==== SOURCE EXTRACT ====

FarmVille is the fun and incredibly addictive Facebook app/game that just won't quit. With over 60 million active users, it is by far and away the most popular app on Facebook. Users are checking in daily and generating incredible revenues both via affiliate offers via virtual goods and affiliate offers.
Why is FarmVille such a success?
The Game Dynamics of a Cult FarmVille
Like all great experiences based on Game Dynamics, FarmVille is setup
like a cult. It's easy to try and easy to get hooked. You repeat basic meaningless tasks until it becomes a habit. Your first session is instantly rewarding and you feel like you are really great at this. As you progress, you not only engage your friends who support your behavior, but you are constantly tracking your progress. As time goes on each step becomes increasingly more difficult. Six
months later you turn around and you find yourself selling the kool aid to friends and family. And this is when they hit you up for the money.
Best-In-Class Cross Platform Experiences
FarmVille is the penultimate cross platform experience and the case study for building a flexible Facebook driven experience. While users interact with the same core experience in Facebook, on FarmVille.com or on their mobile (iPhone) each platform has it's own unique offerings. Notifications blast out via email, app reminders keep your pocket buzzing and pressure from friends to assist in their farm development keeps users plugged in.
What's next for FarmVille?
Six months later, FarmVille has become a chore for many. Weekend planning includes timing your breaks so that you can harvest your crops before they whither. You already have the largest possible farm and have already invested in self-expression, designing and redesigning your farm, purchasing multiple houses and buildings. And so you begin to burn out. After all, why would you stay?

==== MATERIAL SHOWN ====

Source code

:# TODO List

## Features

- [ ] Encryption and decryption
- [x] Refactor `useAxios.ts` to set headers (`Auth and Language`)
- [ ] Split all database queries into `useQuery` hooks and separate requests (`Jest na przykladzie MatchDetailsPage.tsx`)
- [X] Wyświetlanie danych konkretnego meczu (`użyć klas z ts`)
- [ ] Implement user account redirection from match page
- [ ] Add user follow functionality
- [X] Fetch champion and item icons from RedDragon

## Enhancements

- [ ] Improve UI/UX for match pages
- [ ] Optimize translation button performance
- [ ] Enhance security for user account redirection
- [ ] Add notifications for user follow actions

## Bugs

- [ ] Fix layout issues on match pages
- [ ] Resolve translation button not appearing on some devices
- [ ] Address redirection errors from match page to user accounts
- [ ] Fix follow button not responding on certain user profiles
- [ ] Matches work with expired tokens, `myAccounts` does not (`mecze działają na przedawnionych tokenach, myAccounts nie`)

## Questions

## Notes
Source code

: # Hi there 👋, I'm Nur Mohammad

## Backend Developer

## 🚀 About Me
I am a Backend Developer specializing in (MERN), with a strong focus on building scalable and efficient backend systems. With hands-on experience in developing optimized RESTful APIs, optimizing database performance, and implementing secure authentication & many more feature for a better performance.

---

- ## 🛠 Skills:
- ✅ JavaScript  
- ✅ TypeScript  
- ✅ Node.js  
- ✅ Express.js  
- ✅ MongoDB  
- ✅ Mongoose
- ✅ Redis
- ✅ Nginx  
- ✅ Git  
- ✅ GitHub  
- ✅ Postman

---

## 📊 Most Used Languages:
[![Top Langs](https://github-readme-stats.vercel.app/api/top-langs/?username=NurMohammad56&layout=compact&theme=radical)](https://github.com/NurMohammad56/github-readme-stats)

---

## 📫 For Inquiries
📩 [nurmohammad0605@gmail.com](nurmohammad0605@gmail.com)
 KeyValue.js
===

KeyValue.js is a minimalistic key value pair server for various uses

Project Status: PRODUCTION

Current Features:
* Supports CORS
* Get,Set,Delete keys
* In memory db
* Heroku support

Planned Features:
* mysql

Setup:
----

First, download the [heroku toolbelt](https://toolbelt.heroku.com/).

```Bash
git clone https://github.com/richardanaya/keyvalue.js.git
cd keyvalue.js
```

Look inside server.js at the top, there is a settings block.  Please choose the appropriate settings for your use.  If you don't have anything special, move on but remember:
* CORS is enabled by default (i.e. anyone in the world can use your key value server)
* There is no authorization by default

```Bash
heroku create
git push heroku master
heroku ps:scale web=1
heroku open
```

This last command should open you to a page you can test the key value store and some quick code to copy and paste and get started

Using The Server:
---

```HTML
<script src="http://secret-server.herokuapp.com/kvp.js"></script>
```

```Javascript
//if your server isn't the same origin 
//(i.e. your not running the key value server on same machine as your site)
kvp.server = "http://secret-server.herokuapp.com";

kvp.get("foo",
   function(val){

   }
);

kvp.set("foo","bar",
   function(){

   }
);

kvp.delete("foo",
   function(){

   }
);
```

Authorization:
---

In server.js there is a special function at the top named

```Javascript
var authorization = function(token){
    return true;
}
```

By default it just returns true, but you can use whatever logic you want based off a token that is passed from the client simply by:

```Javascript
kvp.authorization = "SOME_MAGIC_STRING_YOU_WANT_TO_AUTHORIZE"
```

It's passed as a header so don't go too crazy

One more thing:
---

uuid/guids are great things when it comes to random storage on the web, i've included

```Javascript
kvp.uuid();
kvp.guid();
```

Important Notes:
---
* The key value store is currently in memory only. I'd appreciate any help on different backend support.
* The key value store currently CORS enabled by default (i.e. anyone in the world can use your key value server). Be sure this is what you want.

====

- [ABOUT THIS EXERCISE]: Copy the part of the FarmVille text between "FarmVille is the fun" and "and affiliate offers.", inclusive, without changing any words. The records have no connection to the FarmVille text.

- [RESULT]:
FarmVille is the fun and incredibly addictive Facebook app/game that just won't quit. With over 60 million active users, it is by far and away the most popular app on Facebook. Users are checking in daily and generating incredible revenues both via affiliate offers via virtual goods and affiliate offers.